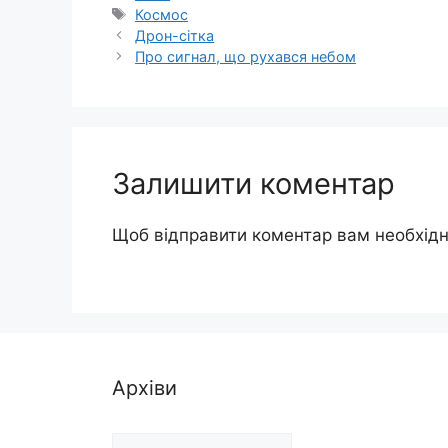
Позначки
Космос
Дрон-сітка
Про сигнал, що рухався небом
Залишити коментар
Щоб відправити коментар вам необхід
Архіви
Архіви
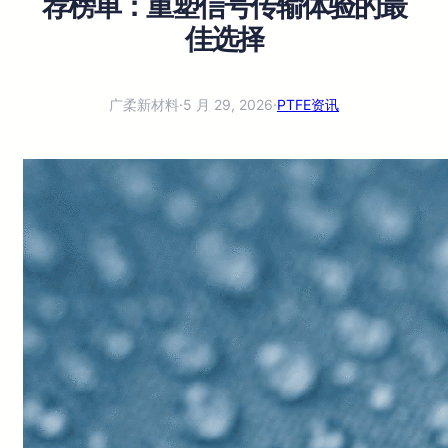
荐榜单：重塑信号传输体验的最
佳选择
广柔新材料
·
5 月 29, 2026
·
PTFE资讯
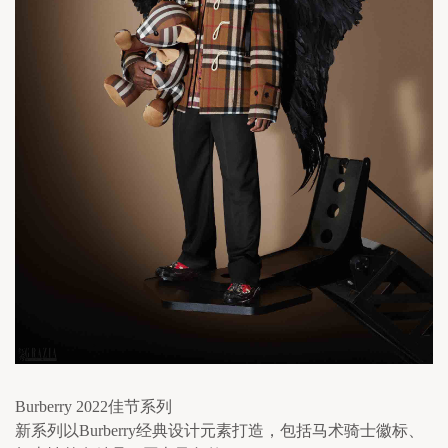
Burberry 2022佳节系列
新系列以Burberry经典设计元素打造，包括马术骑士徽标、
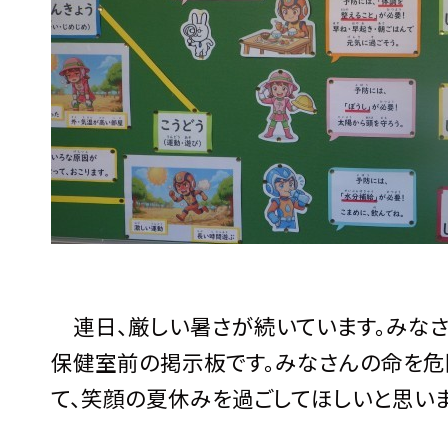
連日、厳しい暑さが続いています。みなさ
保健室前の掲示板です。みなさんの命を危
て、笑顔の夏休みを過ごしてほしいと思い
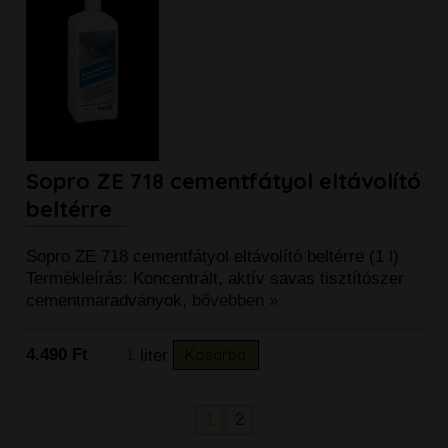
Sopro ZE 718 cementfátyol eltávolító
beltérre
Sopro ZE 718 cementfátyol eltávolító beltérre (1 l)
Termékleírás: Koncentrált, aktív savas tisztítószer
cementmaradványok,
bővebben »
4.490 Ft
liter
Kosárba
1
2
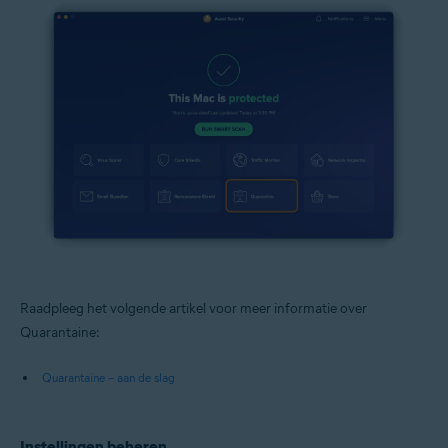
Raadpleeg het volgende artikel voor meer informatie over
Quarantaine:
Quarantaine – aan de slag
Instellingen beheren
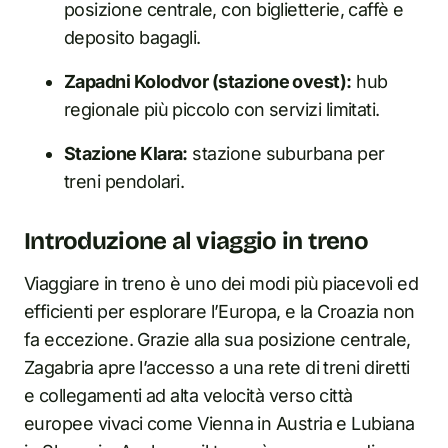
posizione centrale, con biglietterie, caffè e
deposito bagagli.
Zapadni Kolodvor (stazione ovest):
hub
regionale più piccolo con servizi limitati.
Stazione Klara:
stazione suburbana per
treni pendolari.
Introduzione al viaggio in treno
Viaggiare in treno è uno dei modi più piacevoli ed
efficienti per esplorare l’Europa, e la Croazia non
fa eccezione. Grazie alla sua posizione centrale,
Zagabria apre l’accesso a una rete di treni diretti
e collegamenti ad alta velocità verso città
europee vivaci come Vienna in Austria e Lubiana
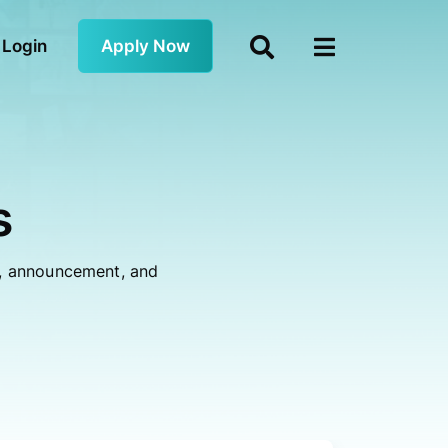
Login
Apply Now
s
s, announcement, and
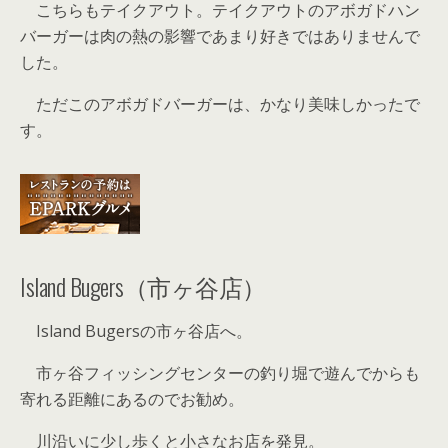
こちらもテイクアウト。テイクアウトのアボガドハン
バーガーは肉の熱の影響であまり好きではありませんで
した。
ただこのアボガドバーガーは、かなり美味しかったで
す。
Island Bugers（市ヶ谷店）
Island Bugersの市ヶ谷店へ。
市ヶ谷フィッシングセンターの釣り堀で遊んでからも
寄れる距離にあるのでお勧め。
川沿いに少し歩くと小さなお店を発見。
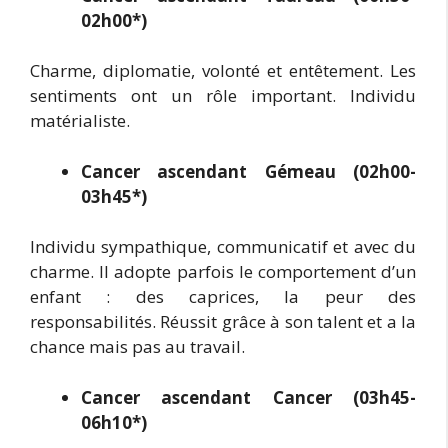
02h00*)
Charme, diplomatie, volonté et entêtement. Les
sentiments ont un rôle important. Individu
matérialiste.
Cancer ascendant Gémeau (02h00-
03h45*)
Individu sympathique, communicatif et avec du
charme. Il adopte parfois le comportement d’un
enfant : des caprices, la peur des
responsabilités. Réussit grâce à son talent et a la
chance mais pas au travail.
Cancer ascendant Cancer (03h45-
06h10*)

→ **Aim of the exercise**: State in a single number how many lines in the data include the word "коментар".

→ **Answer to this exercise**: 2